Problem statement: Omit images. Retype all entries verbatim.
--
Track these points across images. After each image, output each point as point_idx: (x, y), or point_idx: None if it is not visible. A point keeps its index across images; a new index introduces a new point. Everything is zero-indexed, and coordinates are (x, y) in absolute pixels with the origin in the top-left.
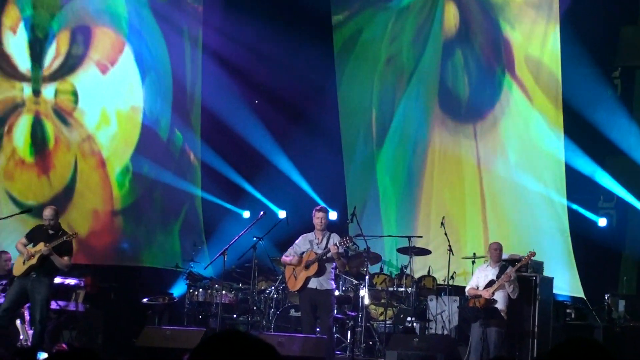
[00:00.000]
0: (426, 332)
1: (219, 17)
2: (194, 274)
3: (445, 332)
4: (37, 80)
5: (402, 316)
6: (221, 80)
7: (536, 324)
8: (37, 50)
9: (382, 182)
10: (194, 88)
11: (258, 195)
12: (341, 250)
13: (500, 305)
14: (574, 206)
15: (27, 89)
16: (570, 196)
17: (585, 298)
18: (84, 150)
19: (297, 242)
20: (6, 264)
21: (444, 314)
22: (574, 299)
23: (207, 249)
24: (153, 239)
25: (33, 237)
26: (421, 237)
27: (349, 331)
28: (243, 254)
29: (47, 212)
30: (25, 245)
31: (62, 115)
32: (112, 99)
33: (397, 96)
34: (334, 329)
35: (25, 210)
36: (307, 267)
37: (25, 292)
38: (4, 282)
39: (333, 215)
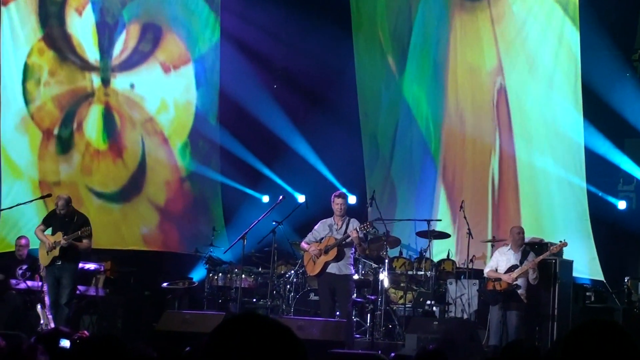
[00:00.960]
0: (445, 316)
1: (237, 1)
2: (214, 258)
3: (465, 316)
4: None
5: (421, 300)
6: (240, 65)
7: (556, 307)
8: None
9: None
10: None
11: (277, 180)
12: (361, 235)
13: (520, 288)
14: (593, 189)
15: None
16: (590, 179)
17: (604, 281)
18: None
19: (316, 227)
20: (21, 249)
21: (463, 297)
22: (594, 281)
23: (226, 233)
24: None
25: (49, 222)
26: (440, 220)
27: (369, 315)
28: (262, 238)
29: (59, 204)
30: (43, 231)
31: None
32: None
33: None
34: (354, 313)
35: (45, 196)
36: (326, 251)
37: (57, 279)
38: (25, 266)
39: (352, 199)
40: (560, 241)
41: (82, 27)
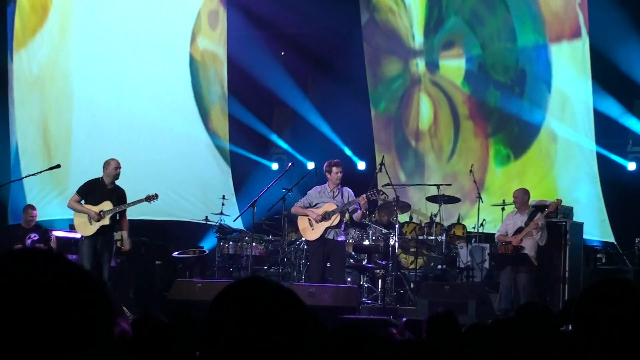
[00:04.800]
0: (457, 280)
1: None
2: (224, 226)
3: (476, 280)
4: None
5: (432, 264)
6: (246, 32)
7: (567, 269)
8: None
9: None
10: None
11: (286, 147)
12: (371, 199)
13: (529, 251)
14: (603, 151)
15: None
16: (599, 141)
17: (615, 242)
18: None
19: (310, 192)
20: (32, 219)
21: (474, 261)
22: (604, 243)
23: (236, 201)
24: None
25: (89, 193)
26: (450, 185)
27: (380, 280)
28: (272, 205)
29: (119, 172)
30: (78, 202)
31: None
32: None
33: None
34: (365, 278)
35: (54, 166)
36: (328, 217)
37: (96, 251)
38: (35, 236)
39: (362, 165)
40: (557, 199)
41: None
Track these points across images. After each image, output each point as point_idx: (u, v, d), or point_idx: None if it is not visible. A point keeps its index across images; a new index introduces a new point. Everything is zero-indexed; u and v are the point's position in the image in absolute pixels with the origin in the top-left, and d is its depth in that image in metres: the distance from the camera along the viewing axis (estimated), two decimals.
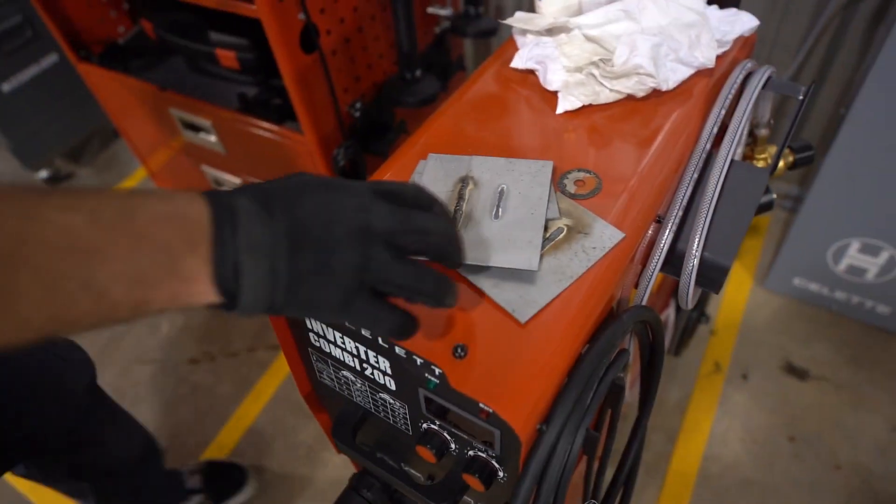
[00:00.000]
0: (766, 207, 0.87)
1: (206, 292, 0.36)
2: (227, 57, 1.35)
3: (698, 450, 1.40)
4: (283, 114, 1.31)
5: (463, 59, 1.60)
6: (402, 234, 0.41)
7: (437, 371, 0.52)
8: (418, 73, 1.33)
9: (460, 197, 0.62)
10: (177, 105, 1.41)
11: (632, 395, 1.04)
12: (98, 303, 0.31)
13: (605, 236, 0.58)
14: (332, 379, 0.69)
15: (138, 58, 1.50)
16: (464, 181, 0.64)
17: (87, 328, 0.32)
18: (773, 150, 0.85)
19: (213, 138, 1.44)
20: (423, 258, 0.46)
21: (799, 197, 1.77)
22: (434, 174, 0.65)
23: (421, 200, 0.44)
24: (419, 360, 0.54)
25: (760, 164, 0.85)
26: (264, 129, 1.32)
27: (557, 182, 0.64)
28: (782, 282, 1.64)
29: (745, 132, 0.81)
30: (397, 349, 0.55)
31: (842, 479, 1.35)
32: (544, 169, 0.63)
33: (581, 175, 0.63)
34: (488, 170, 0.64)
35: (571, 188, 0.63)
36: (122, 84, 1.46)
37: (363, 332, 0.56)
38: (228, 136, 1.42)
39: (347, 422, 0.70)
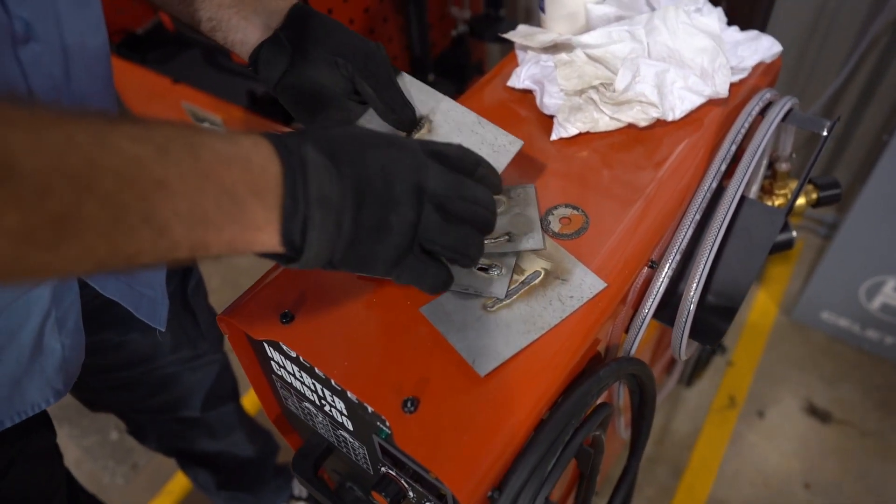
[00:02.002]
0: (783, 247, 0.80)
1: (269, 242, 0.36)
2: None
3: (704, 490, 1.33)
4: (290, 113, 1.28)
5: (482, 63, 1.55)
6: (453, 200, 0.41)
7: (388, 423, 0.48)
8: (431, 77, 1.29)
9: (407, 136, 0.55)
10: (189, 98, 1.40)
11: (627, 434, 0.98)
12: (158, 239, 0.31)
13: (584, 285, 0.52)
14: (296, 408, 0.65)
15: (155, 49, 1.50)
16: (420, 120, 0.56)
17: (149, 265, 0.32)
18: (793, 185, 0.78)
19: None
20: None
21: (834, 224, 1.66)
22: None
23: (466, 163, 0.44)
24: (370, 409, 0.50)
25: (779, 200, 0.77)
26: (272, 127, 1.30)
27: (542, 217, 0.58)
28: (810, 314, 1.54)
29: (762, 168, 0.74)
30: (349, 393, 0.51)
31: None
32: (510, 147, 0.54)
33: (568, 211, 0.58)
34: (453, 119, 0.56)
35: (556, 226, 0.57)
36: (137, 74, 1.45)
37: (318, 371, 0.52)
38: None
39: (310, 454, 0.67)
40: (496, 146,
--
Response to this task:
Track these points across images. After each image, output each point as point_idx: (x, y), or point_idx: None if it is not visible. A point keeps its index across images; a new index introduces a new point. Everything is zero-indexed, and coordinates are (x, y) in absolute pixels with the origin in the top-left.
[00:00.000]
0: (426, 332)
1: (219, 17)
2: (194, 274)
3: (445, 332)
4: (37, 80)
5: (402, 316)
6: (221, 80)
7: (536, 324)
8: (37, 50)
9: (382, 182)
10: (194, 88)
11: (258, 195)
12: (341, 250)
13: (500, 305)
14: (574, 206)
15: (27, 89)
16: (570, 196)
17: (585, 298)
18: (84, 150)
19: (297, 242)
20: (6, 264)
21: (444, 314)
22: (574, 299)
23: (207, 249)
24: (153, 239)
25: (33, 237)
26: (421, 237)
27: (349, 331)
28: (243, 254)
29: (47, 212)
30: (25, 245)
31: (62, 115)
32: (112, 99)
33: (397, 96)
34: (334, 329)
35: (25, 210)
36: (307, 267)
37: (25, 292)
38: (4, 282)
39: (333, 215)
[00:00.960]
0: (445, 316)
1: (237, 1)
2: (214, 258)
3: (465, 316)
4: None
5: (421, 300)
6: (240, 65)
7: (556, 307)
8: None
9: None
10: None
11: (277, 180)
12: (361, 235)
13: (520, 288)
14: (593, 189)
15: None
16: (590, 179)
17: (604, 281)
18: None
19: (316, 227)
20: (21, 249)
21: (463, 297)
22: (594, 281)
23: (226, 233)
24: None
25: (49, 222)
26: (440, 220)
27: (369, 315)
28: (262, 238)
29: (59, 204)
30: (43, 231)
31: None
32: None
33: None
34: (354, 313)
35: (45, 196)
36: (326, 251)
37: (57, 279)
38: (25, 266)
39: (352, 199)
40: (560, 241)
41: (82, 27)
[00:04.800]
0: (457, 280)
1: None
2: (224, 226)
3: (476, 280)
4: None
5: (432, 264)
6: (246, 32)
7: (567, 269)
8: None
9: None
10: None
11: (286, 147)
12: (371, 199)
13: (529, 251)
14: (603, 151)
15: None
16: (599, 141)
17: (615, 242)
18: None
19: (310, 192)
20: (32, 219)
21: (474, 261)
22: (604, 243)
23: (236, 201)
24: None
25: (89, 193)
26: (450, 185)
27: (380, 280)
28: (272, 205)
29: (119, 172)
30: (78, 202)
31: None
32: None
33: None
34: (365, 278)
35: (54, 166)
36: (328, 217)
37: (96, 251)
38: (35, 236)
39: (362, 165)
40: (557, 199)
41: None
Track these points across images. After each image, output each point as point_idx: (u, v, d), or point_idx: None if it is not visible. A point keeps its index across images; a new index introduces a new point. Everything is zero-indexed; u and v are the point's position in the image in absolute pixels with the origin in the top-left, and d is its depth in that image in metres: the distance from the camera along the viewing axis (estimated), two decimals.
[00:00.000]
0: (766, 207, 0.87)
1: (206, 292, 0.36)
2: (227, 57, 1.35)
3: (698, 450, 1.40)
4: (283, 114, 1.31)
5: (463, 59, 1.60)
6: (402, 234, 0.41)
7: (437, 371, 0.52)
8: (418, 73, 1.33)
9: (460, 197, 0.62)
10: (177, 105, 1.41)
11: (632, 395, 1.04)
12: (98, 303, 0.31)
13: (605, 236, 0.58)
14: (332, 379, 0.69)
15: (138, 58, 1.50)
16: (464, 181, 0.64)
17: (87, 328, 0.32)
18: (773, 150, 0.85)
19: (213, 138, 1.44)
20: (423, 258, 0.46)
21: (799, 197, 1.77)
22: (434, 174, 0.65)
23: (421, 200, 0.44)
24: (419, 360, 0.54)
25: (760, 164, 0.85)
26: (264, 129, 1.32)
27: (557, 182, 0.64)
28: (782, 282, 1.64)
29: (745, 132, 0.81)
30: (397, 349, 0.55)
31: (842, 479, 1.35)
32: (544, 169, 0.63)
33: (581, 175, 0.63)
34: (488, 170, 0.64)
35: (571, 188, 0.63)
36: (122, 84, 1.46)
37: (363, 332, 0.56)
38: (228, 136, 1.42)
39: (347, 422, 0.70)
[00:02.002]
0: (783, 247, 0.80)
1: (269, 242, 0.36)
2: None
3: (704, 490, 1.33)
4: (290, 113, 1.28)
5: (482, 63, 1.55)
6: (453, 200, 0.41)
7: (388, 423, 0.48)
8: (431, 77, 1.29)
9: (407, 136, 0.55)
10: (189, 98, 1.40)
11: (627, 434, 0.98)
12: (158, 239, 0.31)
13: (584, 285, 0.52)
14: (296, 408, 0.65)
15: (155, 49, 1.50)
16: (420, 120, 0.56)
17: (149, 265, 0.32)
18: (793, 185, 0.78)
19: None
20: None
21: (834, 224, 1.66)
22: None
23: (466, 163, 0.44)
24: (370, 409, 0.50)
25: (779, 200, 0.77)
26: (272, 127, 1.30)
27: (542, 217, 0.58)
28: (810, 314, 1.54)
29: (762, 168, 0.74)
30: (349, 393, 0.51)
31: None
32: (510, 147, 0.54)
33: (568, 211, 0.58)
34: (453, 119, 0.56)
35: (556, 226, 0.57)
36: (137, 74, 1.45)
37: (318, 371, 0.52)
38: None
39: (310, 454, 0.67)
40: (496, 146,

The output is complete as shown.